The decomposition products of oxalic acid when heated are carbon dioxide, carbon monoxide and water.
Oxalic acid and oxalates are toxic. Mouse oral LD502000~0mg/kg.
【Purpose】
Bleach is used to bleach wood and wheat straw to make the wood and wheat straw shiny and uniform in color. It is also used to bleach food. However, after bleaching, the remaining oxalic acid must be washed away;
Metal treatment agent. Use this product solution to wash the surface of ferrous metal or non-ferrous metal to form a smooth oxalate film, which can protect the workpiece and extend its life;
Used as dyeing auxiliaries, decontamination and bleaching; aluminum salts and antimony salts of oxalic acid can be used as mordants; in the production of anti-wrinkle and anti-shrink fibers
This product is used as a catalyst; anodizing agent. Aluminum anodization can produce a thicker coating, which is hard and corrosion-resistant; a photographic agent; a tanning agent; a chelating agent to extract rare metals;
Organic intermediates for preparing oxalamide, oxalate, oxalate ester, etc.; pharmaceutical raw materials.
【Preparation method】
[1]: Oxalic acid anhydrous [2]: Oxalic acid dihydrate
(1) React carbon monoxide with sodium hydroxide at 2MPa and 150°C to generate sodium formate. After concentration, it is heated to ℃ and dehydrogenated to generate sodium oxalate, which can then be acidified with sulfuric acid [1].
(2) It can be produced by using ethylene glycol as raw material, performing liquid phase catalytic oxidation with air at 120°C, and then recrystallizing and purifying [1]. Or use mixed acid (30% ~ 40% sulfuric acid + 20% ~ 25% nitric acid) and vanadium pentoxide to catalyze oxidation. At this time, it can be carried out at a lower temperature (50 ~ 70°C).
(3) Using carbohydrates as raw materials, such as corn starch, cassava starch, potato starch, corn cobs, molasses, etc., it can be produced by oxidizing it with nitric acid at 70-80°C [2]. C6H12O6+12HNO3→3[2]+3H2O +3NO+9NO2
(4) Use propylene as raw material, oxidize it with nitric acid (or mixed acid) to generate α-nitropropionic acid, and then oxidize it with air [1].

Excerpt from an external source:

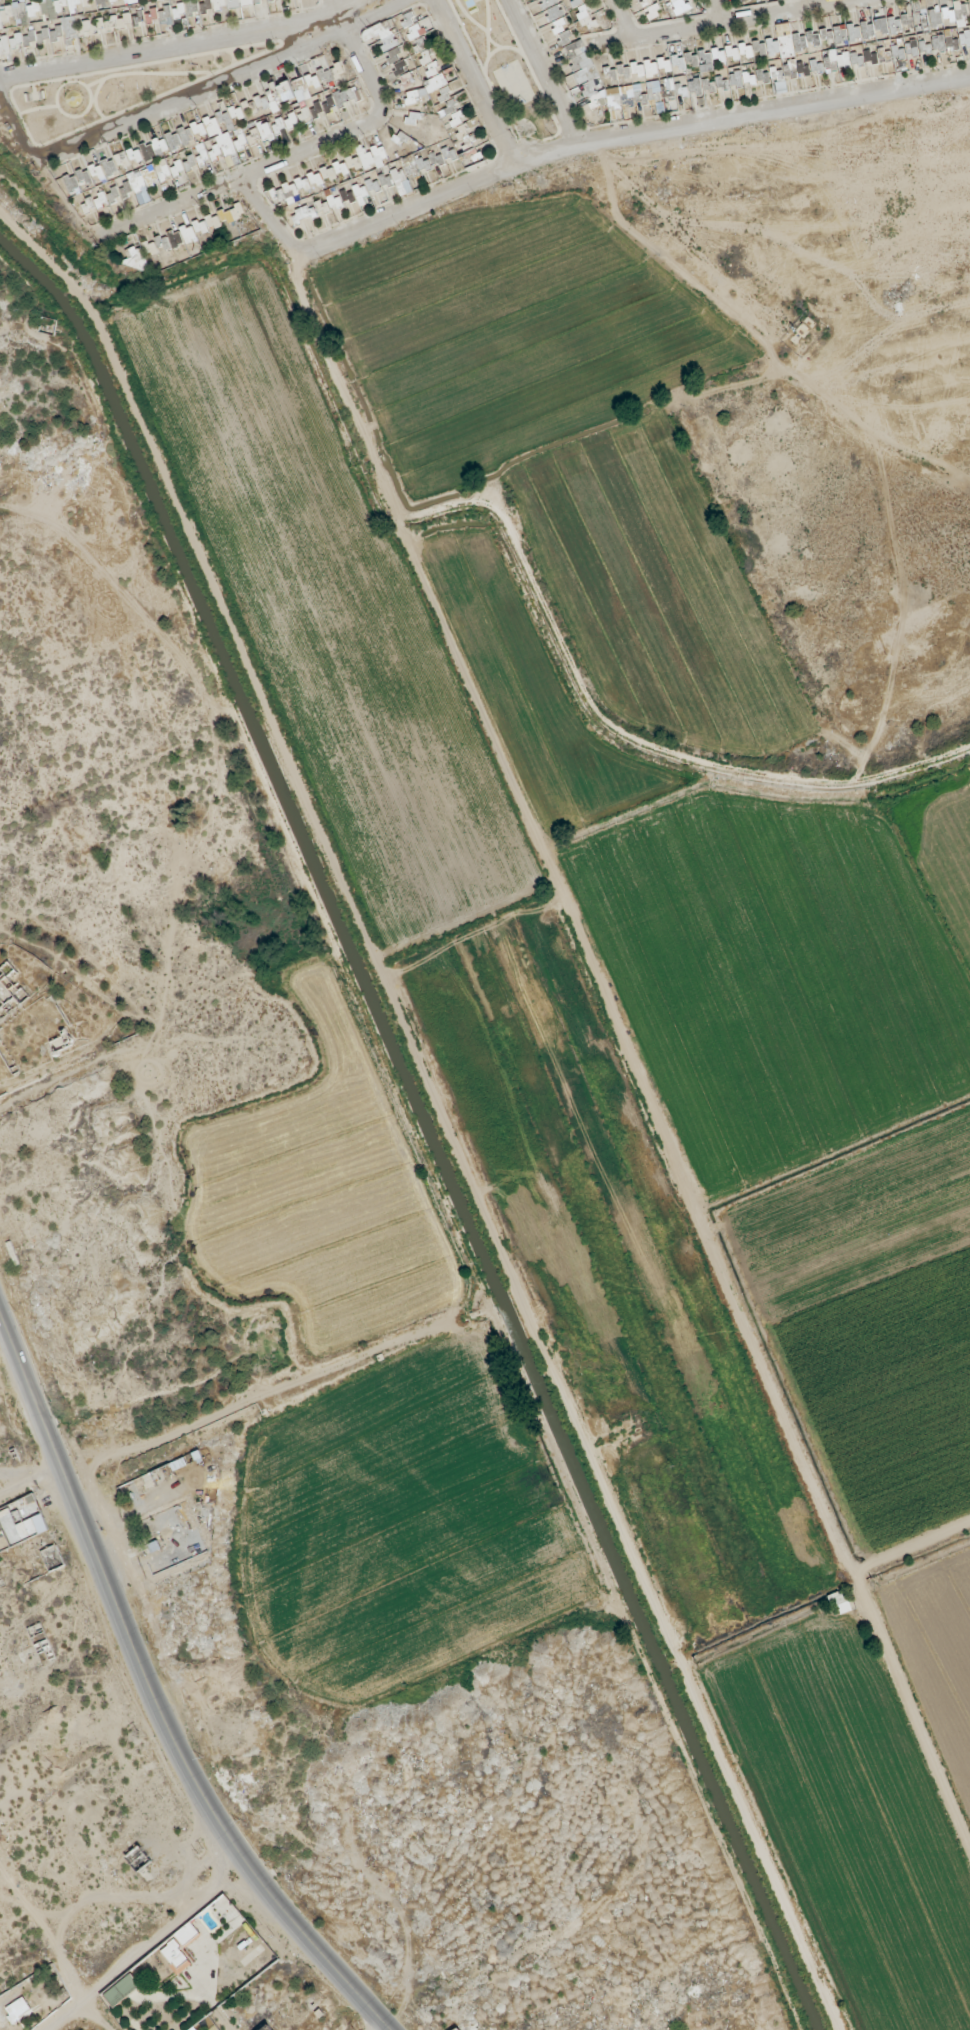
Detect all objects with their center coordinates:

(5) Use wood chips as raw materials, fuse soda lime at 250-280°C to generate oxalate, leaching with hot water, concentrating, crystallizing, and finally recrystallizing, it can be produced [2].
(6) It can also be prepared by fermentation of corn starch.
(7) It can be produced by using ethylene and glyoxal as raw materials and oxidizing it with nitric acid [1].
(8) It can be produced by using acetylene as raw material and palladium as catalyst [1].
(9) Using carbon monoxide, oxygen and water as raw materials, it can be prepared by reacting in ethanol medium under the action of palladium catalyst at 1.0~1.5MPa and 115℃ [1].
(10) Use corn cobs as raw materials to produce furfural (see this article for the preparation method), and then use concentrated nitric acid to oxidize furfural at 75-85°C [2].